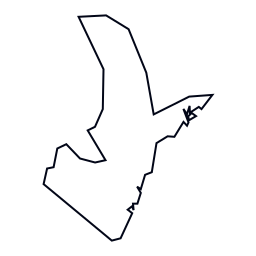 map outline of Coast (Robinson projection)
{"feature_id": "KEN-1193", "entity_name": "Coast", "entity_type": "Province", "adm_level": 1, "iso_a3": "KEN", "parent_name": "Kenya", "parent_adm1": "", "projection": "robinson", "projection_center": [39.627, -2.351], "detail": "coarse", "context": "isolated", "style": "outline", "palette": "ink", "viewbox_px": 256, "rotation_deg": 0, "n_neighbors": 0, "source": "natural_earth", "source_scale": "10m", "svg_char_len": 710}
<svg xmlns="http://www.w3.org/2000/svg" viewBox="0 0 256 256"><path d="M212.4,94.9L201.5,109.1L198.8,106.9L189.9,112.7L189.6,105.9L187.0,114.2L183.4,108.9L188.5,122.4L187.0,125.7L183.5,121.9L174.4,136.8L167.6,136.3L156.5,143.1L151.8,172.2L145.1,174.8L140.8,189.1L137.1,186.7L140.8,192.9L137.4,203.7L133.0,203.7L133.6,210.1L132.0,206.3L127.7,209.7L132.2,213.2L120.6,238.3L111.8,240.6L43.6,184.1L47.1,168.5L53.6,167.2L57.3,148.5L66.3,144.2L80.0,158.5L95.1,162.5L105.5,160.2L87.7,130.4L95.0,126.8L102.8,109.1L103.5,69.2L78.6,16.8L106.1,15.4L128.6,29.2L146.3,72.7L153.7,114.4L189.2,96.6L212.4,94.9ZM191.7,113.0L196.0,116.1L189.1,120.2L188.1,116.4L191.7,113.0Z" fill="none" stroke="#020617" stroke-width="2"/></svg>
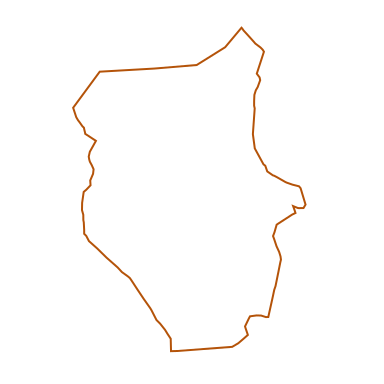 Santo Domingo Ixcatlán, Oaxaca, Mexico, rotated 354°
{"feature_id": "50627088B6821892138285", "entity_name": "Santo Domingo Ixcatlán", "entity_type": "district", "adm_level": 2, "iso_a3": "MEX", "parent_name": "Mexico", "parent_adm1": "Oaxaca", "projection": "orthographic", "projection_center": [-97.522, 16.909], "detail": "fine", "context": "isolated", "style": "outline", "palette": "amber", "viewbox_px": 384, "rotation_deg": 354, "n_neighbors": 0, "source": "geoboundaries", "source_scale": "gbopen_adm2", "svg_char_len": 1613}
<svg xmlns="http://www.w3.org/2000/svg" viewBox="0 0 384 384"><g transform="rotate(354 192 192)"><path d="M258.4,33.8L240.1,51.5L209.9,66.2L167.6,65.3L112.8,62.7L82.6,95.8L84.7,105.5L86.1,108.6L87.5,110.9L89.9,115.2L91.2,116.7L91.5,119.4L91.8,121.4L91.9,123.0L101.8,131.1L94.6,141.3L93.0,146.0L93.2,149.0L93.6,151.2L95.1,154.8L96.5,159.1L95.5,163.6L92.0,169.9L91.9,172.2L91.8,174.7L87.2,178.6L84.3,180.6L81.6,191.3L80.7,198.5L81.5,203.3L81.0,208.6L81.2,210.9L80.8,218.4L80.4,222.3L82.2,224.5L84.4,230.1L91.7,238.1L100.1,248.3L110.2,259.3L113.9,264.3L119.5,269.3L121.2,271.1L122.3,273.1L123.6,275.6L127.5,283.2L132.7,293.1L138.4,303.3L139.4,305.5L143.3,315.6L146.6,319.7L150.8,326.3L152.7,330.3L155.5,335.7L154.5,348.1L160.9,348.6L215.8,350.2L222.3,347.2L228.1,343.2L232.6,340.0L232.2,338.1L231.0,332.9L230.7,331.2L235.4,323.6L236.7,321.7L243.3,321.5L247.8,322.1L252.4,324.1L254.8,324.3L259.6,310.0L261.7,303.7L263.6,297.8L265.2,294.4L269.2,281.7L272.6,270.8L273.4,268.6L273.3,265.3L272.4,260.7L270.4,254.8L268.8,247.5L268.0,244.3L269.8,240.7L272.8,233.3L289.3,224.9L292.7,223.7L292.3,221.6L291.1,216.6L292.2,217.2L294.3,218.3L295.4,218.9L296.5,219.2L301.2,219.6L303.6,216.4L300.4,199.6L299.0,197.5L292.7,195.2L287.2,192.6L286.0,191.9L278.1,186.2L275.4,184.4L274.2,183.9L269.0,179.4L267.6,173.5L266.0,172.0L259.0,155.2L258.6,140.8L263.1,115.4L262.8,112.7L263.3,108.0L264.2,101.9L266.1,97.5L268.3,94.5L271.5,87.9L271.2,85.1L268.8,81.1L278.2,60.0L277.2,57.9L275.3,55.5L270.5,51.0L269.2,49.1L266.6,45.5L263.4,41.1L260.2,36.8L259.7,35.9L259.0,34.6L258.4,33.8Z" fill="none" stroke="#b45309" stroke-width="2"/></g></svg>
+--
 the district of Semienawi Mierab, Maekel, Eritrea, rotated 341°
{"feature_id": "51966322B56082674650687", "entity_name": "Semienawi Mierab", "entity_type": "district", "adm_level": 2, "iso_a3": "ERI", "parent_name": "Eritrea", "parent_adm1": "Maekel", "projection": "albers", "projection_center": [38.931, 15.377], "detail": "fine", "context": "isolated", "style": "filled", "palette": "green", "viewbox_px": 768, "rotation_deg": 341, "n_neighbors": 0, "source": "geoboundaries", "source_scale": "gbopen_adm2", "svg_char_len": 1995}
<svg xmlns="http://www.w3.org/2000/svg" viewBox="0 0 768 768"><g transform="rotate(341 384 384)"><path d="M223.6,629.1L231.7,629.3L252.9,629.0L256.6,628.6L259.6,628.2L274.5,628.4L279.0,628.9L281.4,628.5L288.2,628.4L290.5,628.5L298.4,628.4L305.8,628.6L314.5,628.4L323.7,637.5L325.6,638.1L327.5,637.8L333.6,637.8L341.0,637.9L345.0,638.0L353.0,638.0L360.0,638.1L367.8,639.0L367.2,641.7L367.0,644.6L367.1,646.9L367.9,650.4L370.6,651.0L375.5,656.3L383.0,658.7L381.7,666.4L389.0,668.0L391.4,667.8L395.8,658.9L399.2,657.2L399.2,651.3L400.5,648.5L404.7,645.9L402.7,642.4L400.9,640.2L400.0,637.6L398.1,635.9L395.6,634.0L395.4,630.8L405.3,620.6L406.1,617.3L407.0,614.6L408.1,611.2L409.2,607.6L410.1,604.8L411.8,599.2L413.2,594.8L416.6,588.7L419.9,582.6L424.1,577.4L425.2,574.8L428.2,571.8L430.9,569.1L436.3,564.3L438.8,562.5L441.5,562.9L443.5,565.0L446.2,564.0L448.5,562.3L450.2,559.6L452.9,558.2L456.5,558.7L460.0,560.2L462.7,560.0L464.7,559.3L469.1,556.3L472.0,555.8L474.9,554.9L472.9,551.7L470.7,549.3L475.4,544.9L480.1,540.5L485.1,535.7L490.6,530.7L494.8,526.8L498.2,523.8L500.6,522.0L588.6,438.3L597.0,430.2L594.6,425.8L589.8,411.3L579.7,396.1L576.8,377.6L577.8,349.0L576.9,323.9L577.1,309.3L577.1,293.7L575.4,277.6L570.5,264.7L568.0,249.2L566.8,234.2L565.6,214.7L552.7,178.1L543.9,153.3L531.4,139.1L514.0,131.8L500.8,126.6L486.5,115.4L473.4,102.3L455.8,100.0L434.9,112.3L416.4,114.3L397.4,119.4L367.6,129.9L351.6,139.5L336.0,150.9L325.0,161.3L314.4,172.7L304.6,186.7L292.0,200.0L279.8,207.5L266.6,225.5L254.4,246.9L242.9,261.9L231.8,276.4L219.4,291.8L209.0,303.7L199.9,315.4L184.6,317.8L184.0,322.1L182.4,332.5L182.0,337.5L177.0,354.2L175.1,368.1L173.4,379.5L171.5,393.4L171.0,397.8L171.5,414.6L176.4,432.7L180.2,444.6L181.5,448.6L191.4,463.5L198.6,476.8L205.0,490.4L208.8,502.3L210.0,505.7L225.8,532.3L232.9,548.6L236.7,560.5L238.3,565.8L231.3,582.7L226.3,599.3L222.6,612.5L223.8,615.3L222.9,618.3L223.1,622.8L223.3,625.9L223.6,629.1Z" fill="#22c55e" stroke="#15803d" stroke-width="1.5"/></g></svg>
+--
(Short exercise) Filter the data above and copy each line that contains the string "Maekel", treating uppercase and lowercase letters as distinct.

(Response to this exercise)
 the district of Semienawi Mierab, Maekel, Eritrea, rotated 341°
{"feature_id": "51966322B56082674650687", "entity_name": "Semienawi Mierab", "entity_type": "district", "adm_level": 2, "iso_a3": "ERI", "parent_name": "Eritrea", "parent_adm1": "Maekel", "projection": "albers", "projection_center": [38.931, 15.377], "detail": "fine", "context": "isolated", "style": "filled", "palette": "green", "viewbox_px": 768, "rotation_deg": 341, "n_neighbors": 0, "source": "geoboundaries", "source_scale": "gbopen_adm2", "svg_char_len": 1995}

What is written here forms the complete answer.